Over the past 50 years scientific successes have built complex networks that increasingly treat human beings as units of information, rather than individuals with free will. We have built big-data processing networks, which know our feelings better than we know them ourselves. Evolutionary science teaches us that, in one sense, we do not have the degree of free will we once thought. In fact, we are better understood as data-processing machines: algorithms. By manipulating data, scientists such as Kornberg, have demonstrated that we can exercise mastery over creation and destruction. The challenge is that other algorithms we have built and embedded in big data networks owned by organizations can manipulate data far more efficiently than we can as individuals.

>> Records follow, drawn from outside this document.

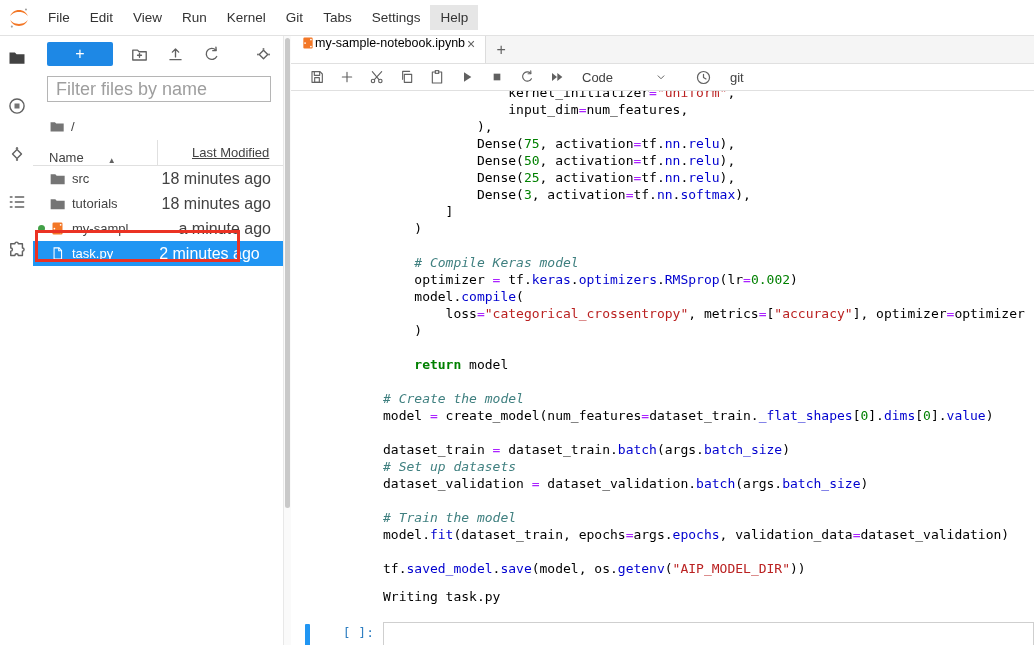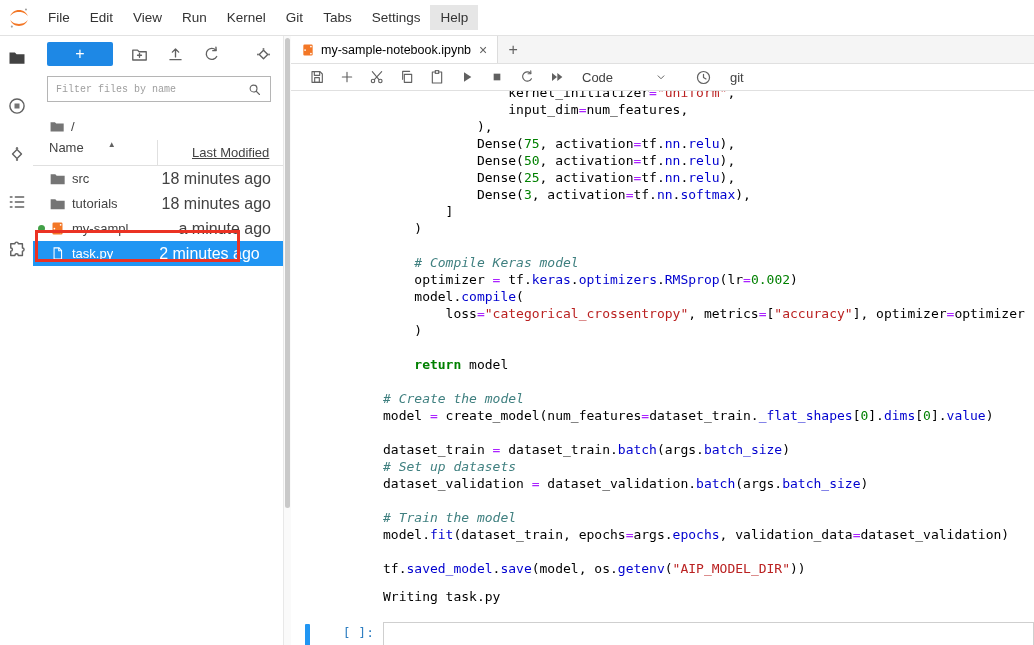--- a/index.html
+++ b/index.html
@@ -19,43 +19,43 @@
   .activitybar { width:33px; background:#fff; display:flex; flex-direction:column; align-items:center; padding-top:12px; gap:28px; flex:0 0 auto; }
   .act-icon { width:20px; height:20px; display:flex; align-items:center; justify-content:center; }
 
   
   .filebrowser { width:250px; background:#fff; display:flex; flex-direction:column; flex:0 0 auto; }
   .fb-toolbar { height:36px; display:flex; align-items:center; padding:0 10px 0 14px; gap:16px; }
   .new-btn { width:66px; height:24px; background:#1e88e5; color:#fff; border:none; border-radius:2px; font-size:16px; line-height:22px; display:flex; align-items:center; justify-content:center; cursor:pointer; }
   .fb-iconbtn { width:20px; height:20px; display:flex; align-items:center; justify-content:center; }
   .fb-iconbtn.last { margin-left:auto; }
   .filter-wrap { margin:4px 12px 10px 14px; height:26px; border:1px solid #b5b5b5; display:flex; align-items:center; padding:0 8px; background:#fff; }
-  .filter-wrap input { flex:1; border:none; outline:none; font-size:10px; font-family:Liberation Mono, monospace; color:#424242; background:transparent; }
+  .filter-wrap input { flex:1; border:none; outline:none; font-size:18px; font-family:Liberation Sans, sans-serif; color:#424242; background:transparent; }
   .filter-wrap input::placeholder { color:#9e9e9e; }
   .breadcrumb { height:28px; display:flex; align-items:center; gap:7px; padding-left:16px; color:#424242; }
   .fb-header { height:26px; display:flex; align-items:stretch; border-bottom:1px solid #e0e0e0; padding-left:16px; color:#424242; }
-  .name-head { flex:1; display:flex; align-items:flex-start; gap:24px; }
+  .name-head { flex:1; display:flex; align-items:flex-end; gap:24px; }
   .sort-caret { font-size:8px; color:#616161; }
   .mod-head { width:126px; border-left:1px solid #e0e0e0; display:flex; align-items:center; padding-left:34px;text-decoration:underline; }
   .fb-row { height:25px; display:flex; align-items:center; padding-left:16px; position:relative; color:#424242; cursor:default; }
   .fb-row .row-icon { width:16px; height:16px; margin-right:7px; display:flex; align-items:center; justify-content:center; }
   .fb-row .row-name { white-space:nowrap; overflow:hidden; }
   .fb-row .row-mod { margin-left:auto; padding-right:12px; font-size:16px; color:#424242; white-space:nowrap; }
   .fb-row.selected { background:#2196f3; color:#fff; }
   .fb-row.selected .row-mod { color:#fff;margin-left:46px; }
   .run-dot { position:absolute; left:5px; top:9px; width:7px; height:7px; border-radius:50%; background:#43a047; }
 
   
   .scroll-strip { width:8px; background:#fafafa; border-left:1px solid #e8e8e8; position:relative; flex:0 0 auto; }
   .scroll-thumb { position:absolute; top:2px; left:1px; width:5px; height:470px; background:#c9c9c9; border-radius:3px; }
 
   
   .main { flex:1; min-width:0; display:flex; flex-direction:column; background:#fff; }
   .tabbar { height:28px; background:#f5f5f5; border-bottom:1px solid #e0e0e0; display:flex; flex:0 0 auto; }
-  .tab { display:flex; align-items:center; gap:6px; padding:0 10px; background:#fff; border-right:1px solid #dcdcdc; font-size:12.5px; color:#000; }
+  .tab { display:flex; align-items:flex-start; padding:0 10px; background:#fff; border-right:1px solid #dcdcdc; font-size:12.5px; color:#000; }
   .tab-close { color:#616161; font-size:14px; margin-left:2px; cursor:pointer; }
   .new-tab { width:30px; display:flex; align-items:center; justify-content:center; color:#616161; font-size:16px; cursor:pointer; }
 
   .nbtoolbar { height:27px; background:#fff; border-bottom:1px solid #e0e0e0; display:flex; align-items:center; padding-left:11px; flex:0 0 auto; }
   .tb-btn { width:30px; height:27px; display:flex; align-items:center; justify-content:center; cursor:pointer; }
   .celltype { margin-left:10px; width:86px; display:flex; align-items:center; justify-content:space-between; color:#424242; cursor:pointer; }
   .clock-btn { margin-left:20px; }
   .git-label { margin-left:12px; color:#424242; }
 
   .nbcontent { flex:1; position:relative; overflow:hidden; background:#fff;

This is what Harari means by the “uncoupling” of intelligence and consciousness.
We are giving away our most valuable assets for nothing
Harari is not a technological determinist: he describes possibilities rather than make predictions. His thesis suggests that because of the dearth of leadership in the modern world, and the fact that our individual free-will is being replaced by data processors, we become dough for the Silicon Valley “Gods” to shape.

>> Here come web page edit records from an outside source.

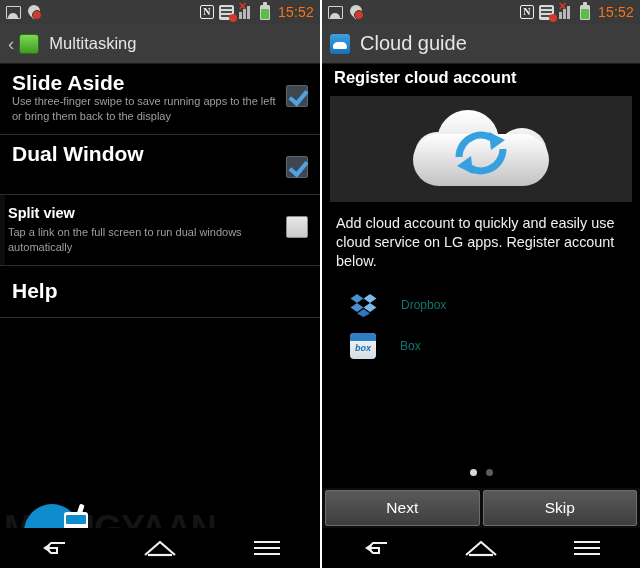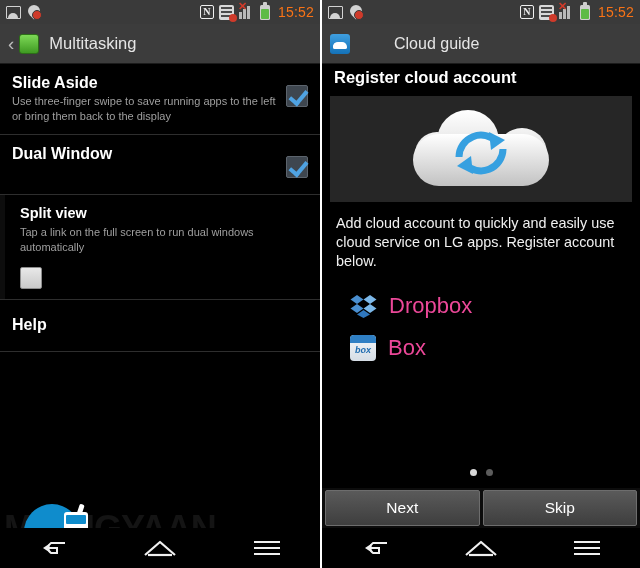--- a/index.html
+++ b/index.html
@@ -52,30 +52,30 @@
   
   .actionbar { height:40px; background:#3c3c3c; display:flex; align-items:center; padding:0 8px;
     border-bottom:1px solid #1b1b1b; }
   .back-chev { color:#bdbdbd; font-size:19px; line-height:19px; margin-right:5px; font-weight:300; }
   .app-icon { width:20px; height:20px; border-radius:3px; margin-right:10px; }
   .app-icon.green { background:linear-gradient(#7ed957,#3f9a22); border:1px solid #2d6f18; }
   .app-icon.cloudy { background:linear-gradient(#3f9fe0,#1472b8); position:relative; }
   .app-icon.cloudy::after{ content:""; position:absolute; left:3px; bottom:5px; width:14px; height:7px;
      background:#fff; border-radius:7px 7px 3px 3px; box-shadow:3px -3px 0 -1px #fff inset; }
   .ab-title { color:#e5e5e5; font-size:16.5px; }
-  .ab-title.right-title { font-size:16px;margin-left:34px; }
+  .ab-title.right-title { font-size:20px; }
 
   
   .list { background:#000; }
   .row { position:relative; display:flex; align-items:flex-start; padding:9px 12px 10px 12px;
     border-bottom:1px solid #2e2e2e; min-height:60px; }
   .row .txt { flex:1; padding-right:10px; }
-  .row.indent { padding-left:20px;flex-direction:column; }
+  .row.indent { padding-left:8px; }
   .row.indent::before { content:""; position:absolute; left:0; top:0; bottom:0; width:5px; background:#0d0d0d; }
-  .r-title { color:#ffffff; font-size:16px; font-weight:bold; line-height:19px; margin-bottom:2px; }
+  .r-title { color:#ffffff; font-size:21px; font-weight:bold; line-height:19px; margin-bottom:2px; }
   .r-title.small { font-size:14.5px; }
   .r-sub { color:#9f9f9f; font-size:11px; line-height:15px; }
   .cb { width:22px; height:22px; border-radius:2px; flex:none; margin-top:12px; position:relative; }
   .cb.on { background:#3e464f; border:1px solid #5c646d; }
   .cb.on::after{ content:""; position:absolute; left:6px; top:1px; width:7px; height:14px;
     border:solid #4fa3e3; border-width:0 4px 4px 0; transform:rotate(40deg); }
   .cb.off { background:linear-gradient(#e8e8e8,#c9c9c9); border:1px solid #8d8d8d; }
   .row.help { min-height:52px; align-items:center; padding-top:14px; padding-bottom:14px; }
 
   
@@ -88,21 +88,21 @@
     background:linear-gradient(#ffffff,#d2d2d2); }
   .cloudart .c-b2{ position:absolute; left:8px; top:26px; width:44px; height:44px; border-radius:50%;
     background:linear-gradient(#f4f4f4,#c6c6c6); }
   .cloudart .c-b3{ position:absolute; right:8px; top:22px; width:50px; height:50px; border-radius:50%;
     background:linear-gradient(#f4f4f4,#c6c6c6); }
   .cloudart svg { position:absolute; left:38px; top:18px; }
 
   .desc { color:#f0f0f0; font-size:14.4px; line-height:19px; padding:12px 14px 0 14px; }
   .svc-list { padding:22px 0 0 28px; }
   .svc { display:flex; align-items:center; margin-bottom:16px; }
-  .svc .label { color:#ec4899; font-size:22px; margin-left:12px; }
+  .svc .label { color:#0f766e; font-size:12px; margin-left:24px; }
   .db-ico { width:27px; height:24px; position:relative; flex:none; }
   .box-ico { width:26px; height:26px; border-radius:4px; flex:none;
     background:linear-gradient(#f4f7fa,#d5dde5); position:relative; overflow:hidden; }
   .box-ico .top { position:absolute; left:0; right:0; top:0; height:8px; background:#2f7fc4; }
   .box-ico .txt { position:absolute; left:0; right:0; top:8px; bottom:0; color:#1f6cb0;
     font-size:9px; font-weight:bold; text-align:center; line-height:15px; font-style:italic; }
 
   .dots { display:flex; justify-content:center; gap:9px; padding-top:14px; }
   .dot { width:7px; height:7px; border-radius:50%; }
   .dot.active{ background:#d8d8d8; }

Just as African chiefs in the 19th Century gave away vast swathes of valuable land, rich in minerals, to imperialist businessmen such as Cecil Rhodes, for a handful of beads; so today, we are giving away our most valuable possessions - vast amounts of personal data - to the new “Gods” of Silicon Valley: Amazon, Facebook, and Google for free. Amazon uses these data to tell us what books we like, and Facebook and Google use them to tell us which partner is best suited for us. Increasingly, big-data and powerful computers, rather than the individual opinion of doctors, drive the most important decisions we take about our health and wellbeing. Healthcare systems will cede jobs and decisions to machines and algorithms, says Harari.
For the time being, because of the entrenched legacy systems, health providers will continue to pay homage to our individuality and unique needs. However, in order to treat people effectively healthcare systems will need to “break us up into biochemical subsystems”, and permanently monitor each subgroup with powerful algorithms. Healthcare systems that do not understand and embrace this new world will perish. Only a relatively few early adopters will reap the rewards of the new technologies. The new elite will commandeer evolution with ‘intelligent’ design, edit peoples’ genomes, and eventually merge individuals with machines. Thus, according to Harari, a new elite caste of Homo sapiens will evolve into Homo Deus. In this brave new world, only the new “Gods”, with access to the ultimate source of health and wellbeing will survive, while the rest of mankind will be left behind.
Harari does not believe this new health world is inevitable, but implies that, in the absence of effective leadership, it is most likely to happen.